Les NFT n’ont pas besoin de lois distinctes sur le droit d’auteur : étude du gouvernement américain

Les NFT n’ont pas besoin de lois distinctes sur le droit d’auteur : étude du gouvernement américain
  • La réglementation américaine autour des NFT reste ambiguë, ce qui a donné lieu à une étude du gouvernement.
  • L’USPTO et le Copyright Office ont mené une étude approfondie, sollicitant les commentaires des parties prenantes américaines.
  • L’étude met en lumière les points de vue des parties prenantes concernant l’adéquation des lois actuelles.

Les NFT ont changé à jamais la façon dont nous percevons la propriété et l’authenticité dans le monde numérique. Cependant, leur ascension fulgurante a mis en lumière un problème juridique complexe, notamment en ce qui concerne les lois sur le droit d’auteur.

En effet, beaucoup perçoivent les NFT comme une simple image JPEG ; cependant, leur nature unique, en particulier leur existence sur une blockchain, remet en question les lois traditionnelles sur le droit d’auteur. En conséquence, le cadre du droit d’auteur entourant les NFT reste dans une zone grise, soulevant des inquiétudes concernant les droits de propriété, les mécanismes de transfert, etc.

Pourtant, malgré cette complexité, une nouvelle étude du gouvernement américain conclut que l’industrie du NFT n’a pas besoin de nouvelles lois.

L’Office américain des brevets et des marques (USPTO), ainsi que l’Office américain du droit d’auteur, ont réaffirmé dans un communiqué étude de 112 pages que ses lois actuelles sur la propriété intellectuelle répondent de manière adéquate aux problèmes de violation des droits d’auteur et des marques associés aux NFT.

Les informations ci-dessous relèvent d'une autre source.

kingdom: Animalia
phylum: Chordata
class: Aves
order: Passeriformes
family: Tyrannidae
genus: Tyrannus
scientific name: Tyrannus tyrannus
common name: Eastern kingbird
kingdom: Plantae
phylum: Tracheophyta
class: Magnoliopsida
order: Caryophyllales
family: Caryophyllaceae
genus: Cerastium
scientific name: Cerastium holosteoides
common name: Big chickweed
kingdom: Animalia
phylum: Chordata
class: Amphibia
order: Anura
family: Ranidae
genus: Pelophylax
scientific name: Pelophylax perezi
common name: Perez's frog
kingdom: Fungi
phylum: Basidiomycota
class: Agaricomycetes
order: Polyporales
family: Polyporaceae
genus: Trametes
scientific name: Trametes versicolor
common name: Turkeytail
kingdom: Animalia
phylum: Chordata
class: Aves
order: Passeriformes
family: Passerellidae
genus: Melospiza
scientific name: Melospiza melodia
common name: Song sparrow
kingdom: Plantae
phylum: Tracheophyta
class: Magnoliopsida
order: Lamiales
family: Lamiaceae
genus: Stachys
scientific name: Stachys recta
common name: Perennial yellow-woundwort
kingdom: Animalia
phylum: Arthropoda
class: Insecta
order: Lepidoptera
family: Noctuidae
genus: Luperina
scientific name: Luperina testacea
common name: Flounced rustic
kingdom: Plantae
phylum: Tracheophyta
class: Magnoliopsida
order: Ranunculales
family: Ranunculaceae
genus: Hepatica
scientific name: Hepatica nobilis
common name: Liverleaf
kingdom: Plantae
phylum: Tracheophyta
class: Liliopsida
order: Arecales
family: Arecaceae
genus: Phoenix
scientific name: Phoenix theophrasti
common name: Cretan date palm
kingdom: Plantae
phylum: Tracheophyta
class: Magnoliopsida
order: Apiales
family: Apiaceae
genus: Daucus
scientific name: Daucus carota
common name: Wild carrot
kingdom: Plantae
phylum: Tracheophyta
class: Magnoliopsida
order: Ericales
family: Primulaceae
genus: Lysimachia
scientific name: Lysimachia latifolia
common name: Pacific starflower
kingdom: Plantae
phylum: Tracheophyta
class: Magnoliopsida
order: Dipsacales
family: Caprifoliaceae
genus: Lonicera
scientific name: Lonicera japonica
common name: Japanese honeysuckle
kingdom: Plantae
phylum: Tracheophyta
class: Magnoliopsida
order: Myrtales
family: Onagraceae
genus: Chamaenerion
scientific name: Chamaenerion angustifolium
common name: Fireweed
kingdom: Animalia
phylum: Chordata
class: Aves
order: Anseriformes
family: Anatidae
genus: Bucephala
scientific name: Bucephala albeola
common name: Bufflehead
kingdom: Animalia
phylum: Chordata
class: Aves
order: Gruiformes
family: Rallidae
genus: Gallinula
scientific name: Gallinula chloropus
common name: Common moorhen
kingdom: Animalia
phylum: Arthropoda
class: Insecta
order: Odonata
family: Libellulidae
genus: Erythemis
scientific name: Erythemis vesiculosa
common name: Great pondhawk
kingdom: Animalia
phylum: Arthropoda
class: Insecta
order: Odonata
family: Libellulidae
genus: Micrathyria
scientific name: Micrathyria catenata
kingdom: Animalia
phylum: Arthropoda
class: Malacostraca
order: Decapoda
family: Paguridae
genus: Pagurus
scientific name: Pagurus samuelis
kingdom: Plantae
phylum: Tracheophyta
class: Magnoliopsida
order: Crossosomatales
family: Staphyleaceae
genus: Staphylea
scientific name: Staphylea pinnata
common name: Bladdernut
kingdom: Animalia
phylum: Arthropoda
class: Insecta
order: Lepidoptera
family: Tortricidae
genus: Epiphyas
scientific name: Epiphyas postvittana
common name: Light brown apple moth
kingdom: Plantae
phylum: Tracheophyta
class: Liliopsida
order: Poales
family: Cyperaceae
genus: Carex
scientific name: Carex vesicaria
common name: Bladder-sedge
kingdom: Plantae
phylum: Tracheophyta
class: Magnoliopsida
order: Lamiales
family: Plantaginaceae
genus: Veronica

L’USPTO et le Copyright Office sont arrivés à cette conclusion après avoir organisé trois tables rondes publiques et sollicité les commentaires des parties prenantes intéressées. Les bureaux ont constaté que la plupart des parties prenantes étaient satisfaites des lois actuelles sur le droit d’auteur, bien que l’industrie du NFT soit en proie à des détournements et à des violations de marques.

“The Offices agree with these assessments and do not believe that changes to intellectual property laws, or to the Offices’ registration and recordation practices, are necessary or advisable at this time,” the study read.

Les parties prenantes ont en outre estimé que ce n’était pas le bon moment pour une législation spécifique au NFT, car cela pourrait entraver la croissance de l’industrie du NFT. L’étude appelle plutôt à promouvoir des initiatives éducatives pour assurer une plus grande sensibilisation.

Du côté inverse

  • La SEC a inculpé une société de médias basée en Californie, Impact Theory, en 2023, alléguant l’entreprise avait violé le test de Howey en vendant des NFT.
  • Un juge de district américain a récemment ordonné à Ryder Ripps, l’artiste numérique à l’origine du double satirique de BAYC, payer Yuga Labs un montant époustouflant de 9 millions de dollars en restitution de bénéfices, pénalités, frais juridiques et dépenses supplémentaires.

Pourquoi c’est important

La position du gouvernement américain sur les lois sur le droit d’auteur des NFT a un poids considérable dans l’élaboration du paysage juridique et réglementaire de l’industrie des NFT. Au-delà de cela, il offre une clarté indispensable sur l’approche des régulateurs en matière de supervision des projets NFT et d’application des lois pertinentes.